Return the count of residue prefixes in s.

A prefix of a string is a non-empty substring that starts from the beginning of the string and extends to any point within it.

For each prefix, we look at two values: the number of distinct characters it contains, and the remainder when its length is divided by 3. If these two values match, the prefix qualifies as a residue prefix. The task is to count how many such prefixes exist.

For example, consider a prefix of length 3. Since 3 % 3 = 0, this prefix would only be a residue if it contained 0 distinct characters — which is impossible for a non-empty prefix, so it can never qualify. For a prefix of length 1, since 1 % 3 = 1, it is a residue when it has exactly 1 distinct character, which is always true. For a prefix of length 2, since 2 % 3 = 2, it is a residue only when both characters are different, giving 2 distinct characters.

The key observation is that prefixes have a natural nested structure: the prefix of length i is simply the prefix of length i - 1 with one more character appended. This means we don't need to recompute everything from scratch for each prefix — we can build up our information incrementally as we scan the string from left to right.

The only piece of information we need to track for each prefix is the number of distinct characters it contains. As we move from one character to the next, we just add the new character to a running collection of seen characters. A natural choice for this collection is a hash set, because it automatically ignores duplicates, so its size always tells us exactly how many distinct characters we have seen so far.

Once we have the distinct-character count for the current prefix, the rest is straightforward. The length of the current prefix is just its position index (counting from 1), so we compute len(prefix) % 3 and compare it with the size of the hash set. Whenever the two values are equal, the current prefix is a residue prefix, and we add 1 to our answer.

Because we process each character exactly once and only do constant-time work per character, this approach naturally arrives at an efficient single-pass solution.

Solution 1: Hash Table

We use a hash table st to record the set of distinct characters that have appeared in the current prefix. We iterate through each character c in the string s, add it to the set st, and then check if the length of the current prefix modulo 3 equals the size of the set st. If they are equal, it means the current prefix is a residue prefix, and we increment the answer by 1.

Let's break down the implementation step by step:

1. Initialize an empty hash set st to keep track of the distinct characters seen so far, and a counter ans set to 0 to record the number of residue prefixes.

2. Iterate over the string s using enumerate(s, 1), so that the index i starts from 1. This index i directly represents the length of the current prefix.

3. For each character c, add it to the set st. After this, the size of st (i.e., len(st)) equals the number of distinct characters in the prefix of length i.

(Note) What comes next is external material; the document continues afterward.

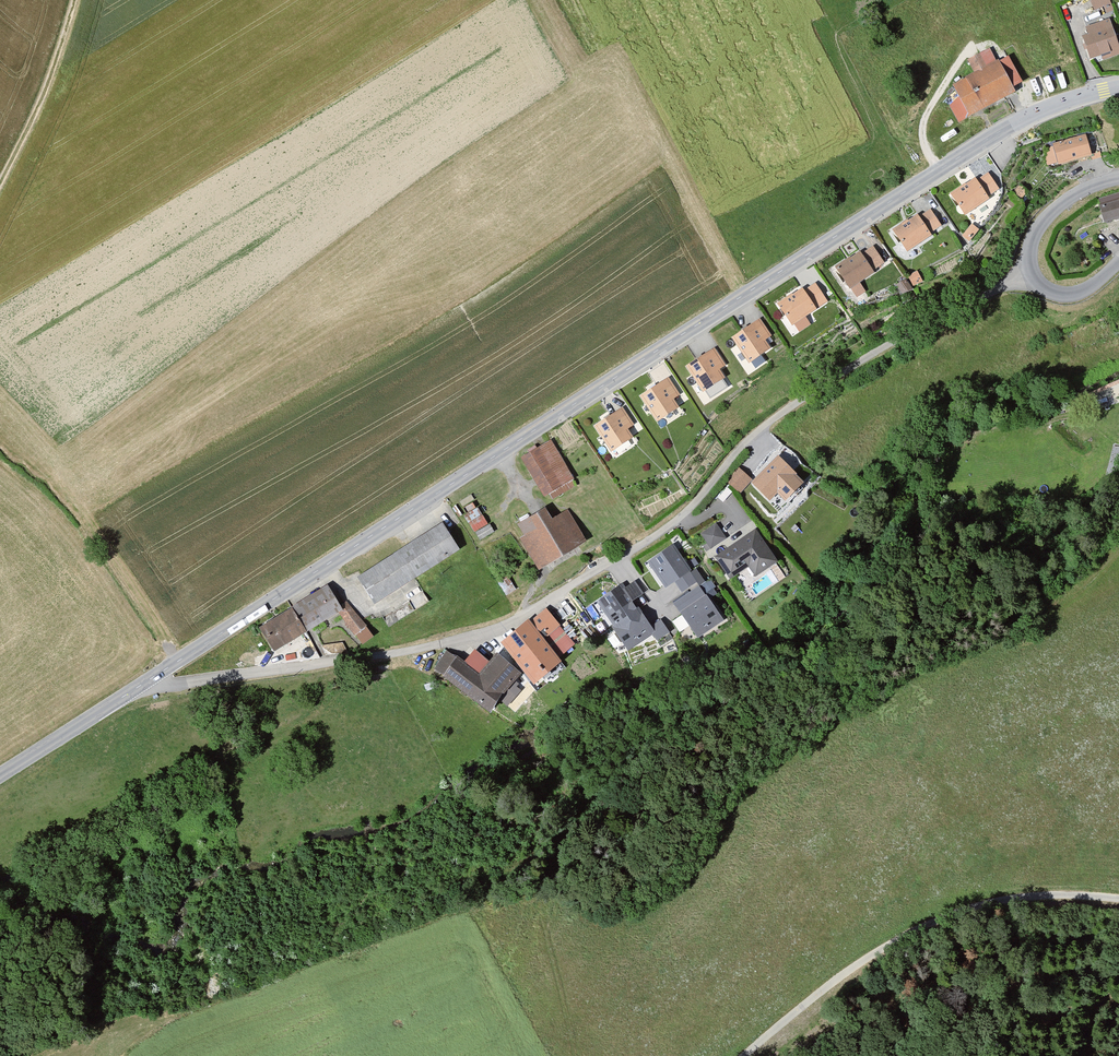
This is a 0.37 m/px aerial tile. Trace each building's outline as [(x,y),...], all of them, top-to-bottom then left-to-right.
[(1111,0),(1092,0),(1096,10),(1105,6),(1107,12),(1115,9),(1111,0)] [(1111,16),(1087,25),(1090,33),(1083,35),(1092,58),(1102,55),(1104,59),(1118,54),(1118,38),(1111,16)] [(998,60),(991,47),(968,59),(975,72),(953,83),(959,94),(950,104),(961,123),(971,117),(970,114),(1016,90),(1014,85),(1023,80),(1009,54),(998,60)] [(1093,153),(1087,132),(1054,142),(1060,163),(1093,153)] [(977,176),(951,192),(965,214),(1002,190),(990,171),(979,178),(977,176)] [(1030,190),(1022,183),(1015,190),(1023,197),(1030,190)] [(1101,204),(1107,223),(1118,220),(1118,198),(1101,204)] [(918,212),(895,229),(910,250),(944,225),(931,207),(921,215),(918,212)] [(861,250),(837,265),(851,287),(887,264),(875,246),(863,253),(861,250)] [(804,286),(778,303),(793,325),(829,301),(817,283),(806,290),(804,286)] [(773,336),(761,317),(731,337),(749,364),(773,348),(768,339),(773,336)] [(729,364),(716,345),(688,364),(705,391),(728,376),(723,369),(729,364)] [(680,393),(669,376),(641,394),(658,421),(681,406),(675,396),(680,393)] [(637,424),(624,405),(594,424),(613,452),(636,436),(630,428),(637,424)] [(577,478),(552,439),(522,457),(546,497),(577,478)] [(778,457),(752,484),(769,501),(776,494),(785,503),(804,483),(778,457)] [(752,479),(738,467),(726,481),(740,493),(752,479)] [(553,517),(546,505),(518,522),(525,533),(520,536),(539,568),(587,540),(568,508),(553,517)] [(495,529),(484,512),(469,521),(479,538),(495,529)] [(461,548),(443,520),(358,576),(376,603),(461,548)] [(726,537),(717,522),(702,532),(708,541),(704,544),(707,549),(726,537)] [(779,558),(757,526),(716,555),(732,578),(749,567),(755,575),(779,558)] [(675,545),(648,562),(666,588),(674,583),(690,572),(692,571),(675,545)] [(699,584),(690,572),(674,583),(683,596),(699,584)] [(341,601),(327,582),(260,628),(276,651),(338,608),(361,642),(372,634),(347,598),(341,601)] [(623,584),(597,602),(628,648),(655,630),(653,626),(635,601),(644,595),(635,582),(625,589),(623,584)] [(683,596),(673,603),(698,639),(725,621),(699,584),(683,596)] [(558,625),(547,611),(504,644),(533,681),(540,676),(543,680),(552,673),(549,669),(577,647),(569,636),(574,632),(565,620),(558,625)] [(662,620),(653,626),(655,630),(661,639),(671,633),(662,620)] [(466,664),(446,648),(430,669),(492,716),(525,672),(497,652),(490,661),(476,650),(466,664)]
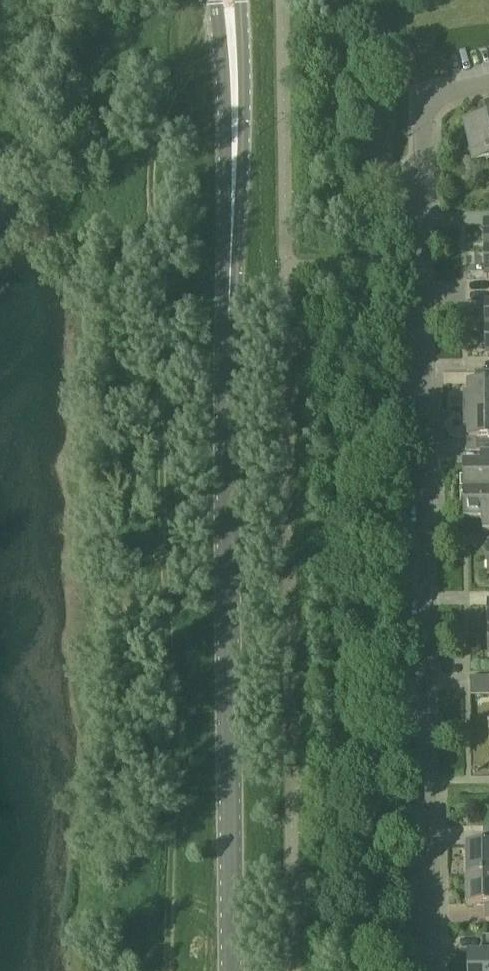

4. Check whether len(st) == i % 3. If this condition holds, the current prefix is a residue prefix, so we increment ans by 1.

5. After the iteration finishes, return ans as the final answer.

The time complexity is O(n), where n is the length of the string s, since we process each character exactly once and each set operation takes constant time on average. The space complexity is O(|\Sigma|), where |\Sigma| is the size of the character set. Since s consists only of lowercase English letters, the set can hold at most 26 distinct characters, so the space used is constant.